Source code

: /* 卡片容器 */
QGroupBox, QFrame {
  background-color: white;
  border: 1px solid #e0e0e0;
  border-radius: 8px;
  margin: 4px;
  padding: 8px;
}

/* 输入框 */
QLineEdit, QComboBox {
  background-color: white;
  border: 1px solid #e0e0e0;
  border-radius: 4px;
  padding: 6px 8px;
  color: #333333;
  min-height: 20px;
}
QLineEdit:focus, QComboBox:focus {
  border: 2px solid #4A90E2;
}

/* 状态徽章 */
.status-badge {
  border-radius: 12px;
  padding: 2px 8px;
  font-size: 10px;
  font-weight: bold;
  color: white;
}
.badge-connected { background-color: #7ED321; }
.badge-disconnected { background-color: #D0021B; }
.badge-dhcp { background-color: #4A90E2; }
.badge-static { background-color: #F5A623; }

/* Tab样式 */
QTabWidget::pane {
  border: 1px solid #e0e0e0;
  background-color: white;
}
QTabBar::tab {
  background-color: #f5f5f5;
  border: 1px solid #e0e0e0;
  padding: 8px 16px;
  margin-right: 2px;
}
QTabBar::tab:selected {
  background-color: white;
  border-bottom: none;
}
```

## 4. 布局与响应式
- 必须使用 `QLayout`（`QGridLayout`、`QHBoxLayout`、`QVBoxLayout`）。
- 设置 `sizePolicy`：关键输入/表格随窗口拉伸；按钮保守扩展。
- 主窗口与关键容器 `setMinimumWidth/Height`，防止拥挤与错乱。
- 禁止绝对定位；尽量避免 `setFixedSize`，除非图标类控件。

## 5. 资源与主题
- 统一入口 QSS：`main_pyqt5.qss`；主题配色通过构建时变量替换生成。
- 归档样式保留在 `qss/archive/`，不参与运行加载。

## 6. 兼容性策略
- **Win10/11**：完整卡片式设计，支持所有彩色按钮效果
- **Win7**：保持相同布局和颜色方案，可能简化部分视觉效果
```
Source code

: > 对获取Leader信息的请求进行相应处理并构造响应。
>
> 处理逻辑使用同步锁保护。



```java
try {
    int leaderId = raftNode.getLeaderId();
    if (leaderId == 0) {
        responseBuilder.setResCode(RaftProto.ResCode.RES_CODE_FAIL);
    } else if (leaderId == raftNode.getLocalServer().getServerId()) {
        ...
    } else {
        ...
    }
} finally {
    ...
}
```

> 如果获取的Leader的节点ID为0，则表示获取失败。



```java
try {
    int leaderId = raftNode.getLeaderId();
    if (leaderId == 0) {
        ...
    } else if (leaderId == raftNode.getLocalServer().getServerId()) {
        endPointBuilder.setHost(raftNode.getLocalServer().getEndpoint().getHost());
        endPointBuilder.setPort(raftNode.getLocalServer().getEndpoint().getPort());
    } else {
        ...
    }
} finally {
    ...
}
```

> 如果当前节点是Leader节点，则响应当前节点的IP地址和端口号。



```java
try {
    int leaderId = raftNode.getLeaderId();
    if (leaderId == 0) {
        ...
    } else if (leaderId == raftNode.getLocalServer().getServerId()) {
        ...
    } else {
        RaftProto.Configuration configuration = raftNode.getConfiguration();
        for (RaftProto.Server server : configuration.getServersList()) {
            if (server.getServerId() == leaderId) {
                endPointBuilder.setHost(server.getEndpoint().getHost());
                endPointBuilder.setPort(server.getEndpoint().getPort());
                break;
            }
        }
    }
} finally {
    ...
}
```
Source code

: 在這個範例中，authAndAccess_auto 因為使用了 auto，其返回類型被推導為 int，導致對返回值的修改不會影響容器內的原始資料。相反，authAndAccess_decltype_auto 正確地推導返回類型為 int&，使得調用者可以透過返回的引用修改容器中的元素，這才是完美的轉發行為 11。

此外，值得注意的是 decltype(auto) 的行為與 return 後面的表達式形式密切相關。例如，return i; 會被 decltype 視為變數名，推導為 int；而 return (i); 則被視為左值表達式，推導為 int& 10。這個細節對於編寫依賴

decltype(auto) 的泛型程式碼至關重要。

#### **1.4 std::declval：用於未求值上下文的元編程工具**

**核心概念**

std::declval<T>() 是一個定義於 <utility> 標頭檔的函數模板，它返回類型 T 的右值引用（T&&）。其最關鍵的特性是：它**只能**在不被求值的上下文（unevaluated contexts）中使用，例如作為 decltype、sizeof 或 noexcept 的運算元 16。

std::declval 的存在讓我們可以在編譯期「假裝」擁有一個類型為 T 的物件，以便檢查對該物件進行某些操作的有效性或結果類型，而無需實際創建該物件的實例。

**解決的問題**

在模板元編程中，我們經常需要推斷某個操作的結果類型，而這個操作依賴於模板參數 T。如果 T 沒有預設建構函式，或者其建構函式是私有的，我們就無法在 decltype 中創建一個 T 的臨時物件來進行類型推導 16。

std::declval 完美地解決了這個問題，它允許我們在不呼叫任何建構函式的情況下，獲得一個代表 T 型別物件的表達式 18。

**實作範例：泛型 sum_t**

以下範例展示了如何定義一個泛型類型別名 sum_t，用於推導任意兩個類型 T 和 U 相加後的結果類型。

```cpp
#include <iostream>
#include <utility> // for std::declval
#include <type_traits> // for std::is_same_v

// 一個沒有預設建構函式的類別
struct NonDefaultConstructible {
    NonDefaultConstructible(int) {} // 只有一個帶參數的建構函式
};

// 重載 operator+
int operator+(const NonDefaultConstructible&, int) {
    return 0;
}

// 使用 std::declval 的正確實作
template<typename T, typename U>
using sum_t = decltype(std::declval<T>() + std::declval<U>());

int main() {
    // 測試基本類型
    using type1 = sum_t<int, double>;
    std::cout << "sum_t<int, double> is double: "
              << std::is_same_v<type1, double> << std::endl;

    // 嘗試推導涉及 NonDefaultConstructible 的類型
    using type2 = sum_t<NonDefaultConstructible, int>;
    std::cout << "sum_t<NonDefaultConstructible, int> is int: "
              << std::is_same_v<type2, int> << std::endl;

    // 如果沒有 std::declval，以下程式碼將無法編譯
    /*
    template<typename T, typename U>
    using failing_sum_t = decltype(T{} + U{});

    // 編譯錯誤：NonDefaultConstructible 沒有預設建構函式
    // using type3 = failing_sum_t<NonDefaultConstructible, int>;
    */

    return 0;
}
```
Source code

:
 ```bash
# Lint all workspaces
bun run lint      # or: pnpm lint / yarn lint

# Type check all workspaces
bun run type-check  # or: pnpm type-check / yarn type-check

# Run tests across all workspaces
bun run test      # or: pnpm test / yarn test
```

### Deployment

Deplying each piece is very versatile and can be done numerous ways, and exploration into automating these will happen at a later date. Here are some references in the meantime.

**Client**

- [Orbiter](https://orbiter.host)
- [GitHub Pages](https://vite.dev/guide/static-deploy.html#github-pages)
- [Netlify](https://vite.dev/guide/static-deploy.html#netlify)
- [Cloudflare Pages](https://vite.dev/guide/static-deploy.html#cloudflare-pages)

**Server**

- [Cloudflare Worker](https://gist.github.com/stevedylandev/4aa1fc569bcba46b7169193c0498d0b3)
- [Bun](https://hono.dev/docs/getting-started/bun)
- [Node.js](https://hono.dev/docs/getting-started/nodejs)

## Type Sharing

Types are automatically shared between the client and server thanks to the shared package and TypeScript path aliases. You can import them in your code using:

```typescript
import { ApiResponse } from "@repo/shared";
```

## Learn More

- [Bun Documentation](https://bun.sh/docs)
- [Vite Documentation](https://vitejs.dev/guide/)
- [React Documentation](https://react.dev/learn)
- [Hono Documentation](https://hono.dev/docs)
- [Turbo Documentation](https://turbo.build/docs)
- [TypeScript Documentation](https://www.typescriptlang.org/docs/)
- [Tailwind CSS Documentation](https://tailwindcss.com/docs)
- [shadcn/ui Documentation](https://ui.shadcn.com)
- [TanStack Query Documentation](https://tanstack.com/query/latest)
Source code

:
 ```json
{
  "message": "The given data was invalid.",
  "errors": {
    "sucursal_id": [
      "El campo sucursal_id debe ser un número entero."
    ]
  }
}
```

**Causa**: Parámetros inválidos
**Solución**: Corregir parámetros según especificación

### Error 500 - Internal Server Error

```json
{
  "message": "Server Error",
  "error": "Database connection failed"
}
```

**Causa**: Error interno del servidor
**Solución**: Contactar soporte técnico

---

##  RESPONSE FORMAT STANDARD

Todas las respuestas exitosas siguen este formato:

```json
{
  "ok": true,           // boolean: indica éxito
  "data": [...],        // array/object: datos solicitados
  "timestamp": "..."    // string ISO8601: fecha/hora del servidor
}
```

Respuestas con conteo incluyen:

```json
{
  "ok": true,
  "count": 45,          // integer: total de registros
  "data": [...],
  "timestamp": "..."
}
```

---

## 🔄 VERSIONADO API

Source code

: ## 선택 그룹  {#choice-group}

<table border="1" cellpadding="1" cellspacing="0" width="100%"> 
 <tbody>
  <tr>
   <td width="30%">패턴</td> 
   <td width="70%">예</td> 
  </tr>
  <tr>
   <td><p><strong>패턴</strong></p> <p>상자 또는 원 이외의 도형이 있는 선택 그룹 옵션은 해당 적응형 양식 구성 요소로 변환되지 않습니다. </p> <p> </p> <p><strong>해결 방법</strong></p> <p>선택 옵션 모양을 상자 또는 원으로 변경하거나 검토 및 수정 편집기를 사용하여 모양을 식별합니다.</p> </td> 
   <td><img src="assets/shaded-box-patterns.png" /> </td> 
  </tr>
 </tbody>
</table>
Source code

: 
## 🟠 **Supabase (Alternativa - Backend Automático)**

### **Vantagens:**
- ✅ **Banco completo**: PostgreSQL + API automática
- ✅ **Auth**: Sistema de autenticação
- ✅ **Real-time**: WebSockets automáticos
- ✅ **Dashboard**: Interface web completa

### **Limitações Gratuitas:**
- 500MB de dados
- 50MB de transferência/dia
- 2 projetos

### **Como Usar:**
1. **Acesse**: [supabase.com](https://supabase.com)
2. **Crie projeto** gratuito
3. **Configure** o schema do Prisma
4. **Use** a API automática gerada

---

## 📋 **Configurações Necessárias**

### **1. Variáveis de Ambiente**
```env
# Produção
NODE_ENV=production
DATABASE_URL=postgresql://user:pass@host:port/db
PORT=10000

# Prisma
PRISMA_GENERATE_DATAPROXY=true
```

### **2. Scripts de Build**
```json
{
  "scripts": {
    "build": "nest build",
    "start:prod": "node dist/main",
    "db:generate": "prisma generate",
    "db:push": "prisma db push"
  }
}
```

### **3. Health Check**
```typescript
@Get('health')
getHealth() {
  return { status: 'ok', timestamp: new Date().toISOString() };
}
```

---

· · · · · · ·

Exercise
Return a copy of each line of the material that holds the word "cout".

Exercise output
    std::cout << "sum_t<int, double> is double: "
    std::cout << "sum_t<NonDefaultConstructible, int> is int: "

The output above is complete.